■ Records to process ■
○ ○ ○

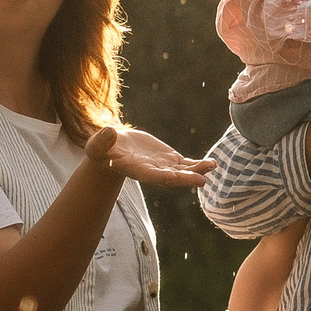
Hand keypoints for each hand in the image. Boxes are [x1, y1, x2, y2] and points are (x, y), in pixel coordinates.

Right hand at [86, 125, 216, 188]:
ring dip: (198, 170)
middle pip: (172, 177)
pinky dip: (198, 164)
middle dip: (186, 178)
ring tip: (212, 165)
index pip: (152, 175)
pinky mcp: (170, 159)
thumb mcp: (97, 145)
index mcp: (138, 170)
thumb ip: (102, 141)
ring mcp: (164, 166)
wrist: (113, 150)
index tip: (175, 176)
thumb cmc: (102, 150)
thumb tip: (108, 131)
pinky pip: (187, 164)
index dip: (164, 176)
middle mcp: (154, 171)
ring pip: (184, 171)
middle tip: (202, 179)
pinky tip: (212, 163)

○ ○ ○

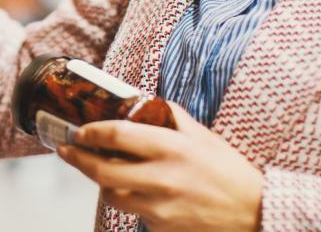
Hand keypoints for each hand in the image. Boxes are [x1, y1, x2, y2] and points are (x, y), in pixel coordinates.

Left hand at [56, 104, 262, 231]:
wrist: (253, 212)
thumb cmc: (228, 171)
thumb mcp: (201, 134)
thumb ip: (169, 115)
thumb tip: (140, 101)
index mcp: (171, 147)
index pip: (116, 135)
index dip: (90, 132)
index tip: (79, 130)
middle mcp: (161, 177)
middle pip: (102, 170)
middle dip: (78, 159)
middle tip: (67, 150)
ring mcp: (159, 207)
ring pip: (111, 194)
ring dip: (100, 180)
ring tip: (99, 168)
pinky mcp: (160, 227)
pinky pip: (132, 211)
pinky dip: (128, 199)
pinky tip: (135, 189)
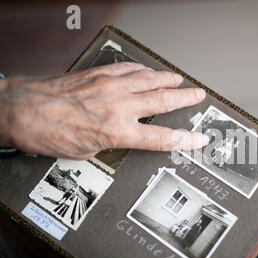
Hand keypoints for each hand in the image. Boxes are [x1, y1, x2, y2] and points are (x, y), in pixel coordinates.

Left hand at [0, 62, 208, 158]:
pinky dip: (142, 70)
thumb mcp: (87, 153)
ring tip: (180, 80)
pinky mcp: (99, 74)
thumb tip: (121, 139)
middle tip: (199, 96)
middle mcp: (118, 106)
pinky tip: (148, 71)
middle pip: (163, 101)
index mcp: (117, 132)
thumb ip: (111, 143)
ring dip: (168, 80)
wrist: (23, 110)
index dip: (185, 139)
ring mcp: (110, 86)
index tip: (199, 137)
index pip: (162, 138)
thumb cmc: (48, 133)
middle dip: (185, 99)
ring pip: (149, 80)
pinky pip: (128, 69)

○ ○ ○

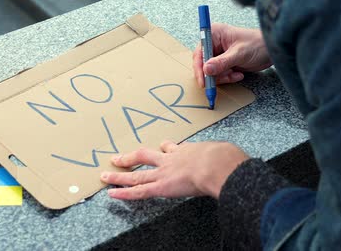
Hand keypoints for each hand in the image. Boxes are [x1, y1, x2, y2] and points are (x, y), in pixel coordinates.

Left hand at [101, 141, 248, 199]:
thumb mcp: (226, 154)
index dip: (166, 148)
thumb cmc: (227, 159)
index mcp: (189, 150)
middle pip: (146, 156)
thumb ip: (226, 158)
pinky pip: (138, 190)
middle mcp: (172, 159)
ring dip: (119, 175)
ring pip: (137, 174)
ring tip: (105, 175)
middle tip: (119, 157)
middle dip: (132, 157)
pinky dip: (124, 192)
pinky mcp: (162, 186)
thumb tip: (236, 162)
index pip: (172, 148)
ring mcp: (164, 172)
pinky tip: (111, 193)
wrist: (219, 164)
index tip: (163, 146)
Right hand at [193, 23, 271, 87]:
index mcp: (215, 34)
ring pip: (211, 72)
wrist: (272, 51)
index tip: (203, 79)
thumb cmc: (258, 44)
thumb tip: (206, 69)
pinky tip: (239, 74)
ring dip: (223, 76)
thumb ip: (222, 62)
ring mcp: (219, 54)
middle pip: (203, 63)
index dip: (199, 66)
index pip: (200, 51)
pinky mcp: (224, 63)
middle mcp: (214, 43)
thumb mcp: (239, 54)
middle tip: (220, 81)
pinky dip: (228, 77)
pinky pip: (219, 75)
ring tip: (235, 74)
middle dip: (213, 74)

○ ○ ○

■ Task ■
In the listing above, find the line containing "index dip: (199, 66)" and the line containing "middle dip: (213, 74)", then quote both, plus every line between them, exactly as written.

■ Task result ■
index dip: (199, 66)
index pip: (200, 51)
pinky mcp: (224, 63)
middle mcp: (214, 43)
thumb mcp: (239, 54)
middle tip: (220, 81)
pinky dip: (228, 77)
pinky pip: (219, 75)
ring tip: (235, 74)
middle dip: (213, 74)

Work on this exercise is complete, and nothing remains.